Three days ago, I went to a new specialist, a rheumatologist. I was apprehensive, as this would be my seventh specialist, but I really wanted to figure out what was causing the fatigue and widespread pain. I’d already been diagnosed with Hashimoto’s, and that alone can cause fatigue and pain, even when your thyroid panel is in normal, or even optimal, ranges. But it didn’t fully explain why I can sleep for 15 hours and still wake up tired and not refreshed at all. Why I have daily pain that distracts me from my daily activities. Why my body just feels heavy like an anchor.

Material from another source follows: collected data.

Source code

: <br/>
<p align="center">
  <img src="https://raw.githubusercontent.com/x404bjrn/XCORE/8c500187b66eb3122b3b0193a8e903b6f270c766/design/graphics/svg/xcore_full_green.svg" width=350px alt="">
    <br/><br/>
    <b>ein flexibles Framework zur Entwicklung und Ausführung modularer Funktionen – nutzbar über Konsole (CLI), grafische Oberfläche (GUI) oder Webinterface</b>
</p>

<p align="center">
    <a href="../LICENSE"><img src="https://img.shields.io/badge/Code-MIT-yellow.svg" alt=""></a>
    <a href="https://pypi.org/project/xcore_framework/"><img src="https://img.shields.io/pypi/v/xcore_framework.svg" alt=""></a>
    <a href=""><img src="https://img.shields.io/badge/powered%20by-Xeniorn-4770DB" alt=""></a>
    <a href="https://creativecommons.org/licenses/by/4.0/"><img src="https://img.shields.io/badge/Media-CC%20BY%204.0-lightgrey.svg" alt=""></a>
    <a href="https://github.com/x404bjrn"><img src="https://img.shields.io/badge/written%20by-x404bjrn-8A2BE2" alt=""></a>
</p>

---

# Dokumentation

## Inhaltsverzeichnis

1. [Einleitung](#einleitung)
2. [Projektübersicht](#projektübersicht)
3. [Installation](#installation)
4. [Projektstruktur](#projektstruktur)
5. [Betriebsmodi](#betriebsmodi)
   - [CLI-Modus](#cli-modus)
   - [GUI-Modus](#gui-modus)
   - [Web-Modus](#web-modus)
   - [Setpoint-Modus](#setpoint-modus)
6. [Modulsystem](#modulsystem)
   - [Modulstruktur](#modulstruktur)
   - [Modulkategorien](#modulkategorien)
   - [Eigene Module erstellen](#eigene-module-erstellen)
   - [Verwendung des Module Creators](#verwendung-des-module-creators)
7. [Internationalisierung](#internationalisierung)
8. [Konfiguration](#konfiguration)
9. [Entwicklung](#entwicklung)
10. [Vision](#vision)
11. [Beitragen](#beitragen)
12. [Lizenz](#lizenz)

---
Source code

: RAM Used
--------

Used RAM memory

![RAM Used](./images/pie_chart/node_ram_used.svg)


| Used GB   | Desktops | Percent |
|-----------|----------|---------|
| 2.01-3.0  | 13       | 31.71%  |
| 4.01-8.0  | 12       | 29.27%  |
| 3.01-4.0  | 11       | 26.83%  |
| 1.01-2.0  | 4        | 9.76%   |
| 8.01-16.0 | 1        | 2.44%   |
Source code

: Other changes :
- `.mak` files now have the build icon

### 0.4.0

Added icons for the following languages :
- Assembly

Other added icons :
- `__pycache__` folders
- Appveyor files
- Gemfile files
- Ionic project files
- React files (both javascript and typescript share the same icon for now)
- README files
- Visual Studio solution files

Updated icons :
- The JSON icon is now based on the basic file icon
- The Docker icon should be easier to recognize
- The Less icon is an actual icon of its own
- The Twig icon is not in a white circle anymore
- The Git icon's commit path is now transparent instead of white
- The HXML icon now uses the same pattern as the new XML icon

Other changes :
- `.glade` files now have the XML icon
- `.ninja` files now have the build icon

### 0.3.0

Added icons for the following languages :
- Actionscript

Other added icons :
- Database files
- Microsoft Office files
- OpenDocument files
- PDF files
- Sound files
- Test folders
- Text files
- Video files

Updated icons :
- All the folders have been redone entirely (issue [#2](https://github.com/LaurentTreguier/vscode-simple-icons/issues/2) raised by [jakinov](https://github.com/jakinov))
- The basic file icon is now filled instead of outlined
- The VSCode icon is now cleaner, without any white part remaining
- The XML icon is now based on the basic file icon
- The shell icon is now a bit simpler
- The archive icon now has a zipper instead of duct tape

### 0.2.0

So, I nervously stepped into the rheumatologist’s office, and thankfully, she took me seriously, even when I made an awkward joke about being a hypochondriac. She did a full physical exam, reviewed my previous blood work, discussed family history, and then we had a really long conversation about how I feel, what my symptoms are, what I’m already doing to control those symptoms, so forth. She spent a lot of time with me. And based on all these items, and ruling out a few others like Lyme disease and arthritis, she said it’s fibromyalgia.
My honest initial reaction, I said to her, “Bummer, dude.”
She chuckled and agreed. Then it got really serious, really quickly. She said, “You’ll read that it’s not a real disease, but it is. It’s a real disease and it’s not in your head.”
And I burst into tears. I told her things I hadn’t meant to; it just came bubbling out of my mouth and I couldn’t stop it. I told her how much I missed my former self, the me that could get up at 6 a.m. and stay busy until 11 p.m. and do it all again the next day. I told her how lazy I’ve felt for the last four years, when my health problems started and how my emotional health has been impacted, and how I just feel guilty and lazy. She listened calmly and told me these feelings often come with a fibromyalgia diagnosis and she firmly told me I am not lazy at all. She said she could tell from my personality and our conversation that I still have a spring in my step and the internal resolve to take care of myself.
I left her office feeling OK. Not great, but OK. Having a name for it didn’t change my symptoms.
But now, a few days later, I feel absolute relief. I have a name for the overwhelming fatigue and I have a reason for my hips, back, shoulder to ache constantly and have those pins and needles feelings in my hands. It still doesn’t change anything but it is certainly not in my head, it’s not a reflection of who I am, it’s not a failure on my part, it’s not because of something I’m doing wrong or not doing right. I didn’t do this to myself. I’m relieved that although this is a lifelong illness, I can stop chasing specialists and new blood work and endless Google searches and I can stop trying to figure it all out – “Why does my head hurt? Am I dehydrated? Is it a stress headache? My does my back hurt? Did I overdo it when I went shopping and cleaned the house on the same day? Why do I sleep so much? Am I depressed? I don’t feel depressed, but I sleep half the day away, so maybe I need to talk to someone. Why is my hand all tingly again?” I’m OK. It’s not in my head. There’s a reason for all this. It can’t be cured, but it can be controlled, but most importantly, it’s not in my head and I can stop trying to find answers constantly.
And I’m grateful for that. Don’t get me wrong. I wouldn’t wish this on someone. But it’s a relief to have an official, medical reason for all these random symptoms. It’s not in my head. I’m moving forward. I can take care of myself, and that’s a huge relief. So I’m happy today. I get to move on.